Anyway, if you haven't had the privilege of a Sunday broadsheet experience today, allow me to oblige, as I convert 11 pieces of information into a sweltering column of news before your very eyes.



In the Politics Section:
Barack Obama is the first president to take over during wartime since World War 2. Turn to Fashion Supplement B, p. 337 to learn how to get his look for just £10,000. Obama has also been given the code name Renegade by security services in America. What's your code name? Have a look at our CIA Code Names book, featuring the code names of every human being alive, free next Sunday.


Cornwall is effectively recognised as an independent nation by the EU. To celebrate, get your free pasty by taking this voucher to any branch of Greggs.



In Sport:
Non-UK nationals are eligible for the Sports Personality of the Year prize, with Irish boxer Barry McGuigan the only non-UK winner to date. Turn to the solar plexus of the supplement to find our Sports Personality pull-out, which will give you the tantalising yet doomed hope that Lewis Hamilton might not win.

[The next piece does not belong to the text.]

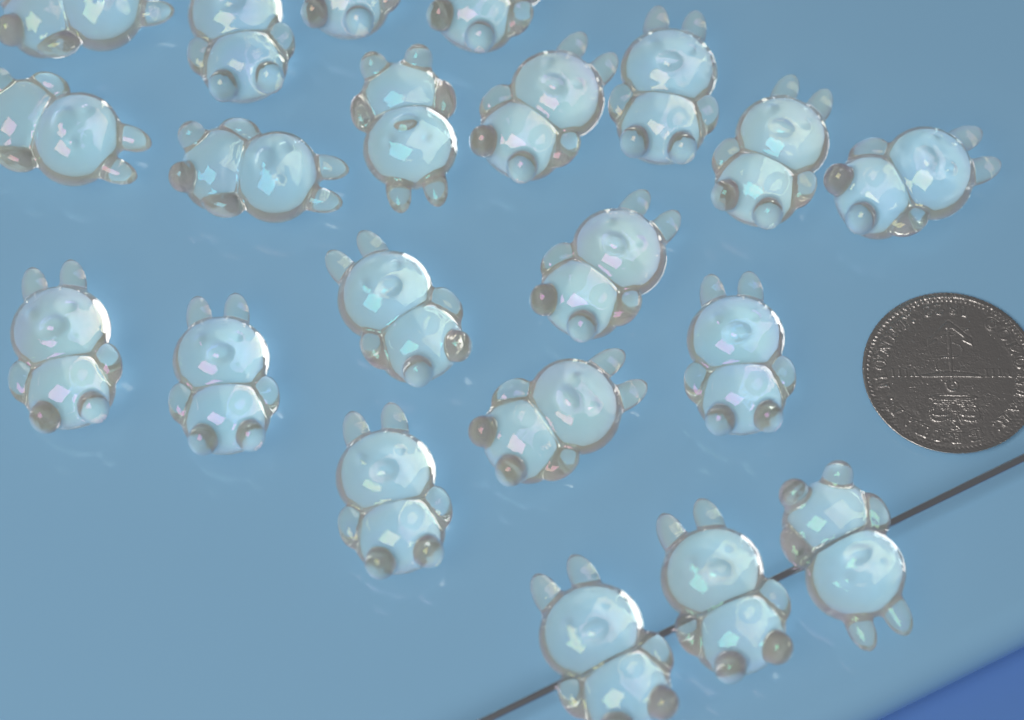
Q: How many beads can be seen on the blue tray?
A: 21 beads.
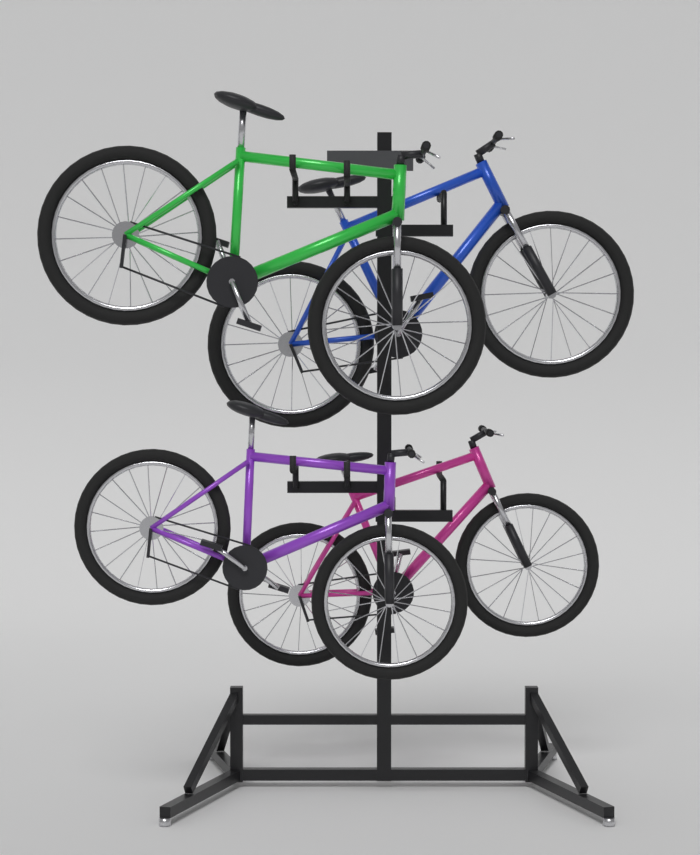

F.C. Sevilla have the largest network of football scouts in the world. In second place - the makers of Football Manager. This fact is revealed in a piece on Football Manager in which the writer will pretend to be above ever playing it, yet repeatedly betray an unhealthy obsession with the game.


Finally, Barack Obama supports West Ham. Check out our Obama wallchart, which contains all 9,000 articles about the president-elect from today's paper in a handy 8-yard wallchart. It's Obamalicious.



In Fear:
Germany is the world's largest exporter - but is now in recession. As we soon will be. And then you will have nothing, my friend, and will be forced to root through the bins behind Asda for your fix of Sunday news, plus a torn, sauce-stained pictorial selection of extortionate furniture you could barely afford in the first place.





In Cocktails (that weird section that seems oddly specific and is alternated on a weekly basis):
Martini is a type of glass as well as a drink; Margaritas contain demi-sec and tequila. Fancy mixing your own cocktails to jazz up your suffocating middle-class existence? Well work it out yourself. We can't help you to do absolutely everything.



In Things You Are Ashamed Not To Have Known:
There is a London Bridge in London - next to London Bridge tube station. Want to know where to get the best bagels if you're in the area? Pick up your free Bagels supplement, which replaces Cocktails, next week.



On The Cover of the Magazine: Do Nosebleeds Give You Psychic Abilities?
The Actual Gist of the Article: Nosebleeds are used in science-fiction to indicate that a person has psychic abilities.





Please recycle this article, once you've scraped it off your saliva-coated chin, having been woken by the Antiques Roadshow music.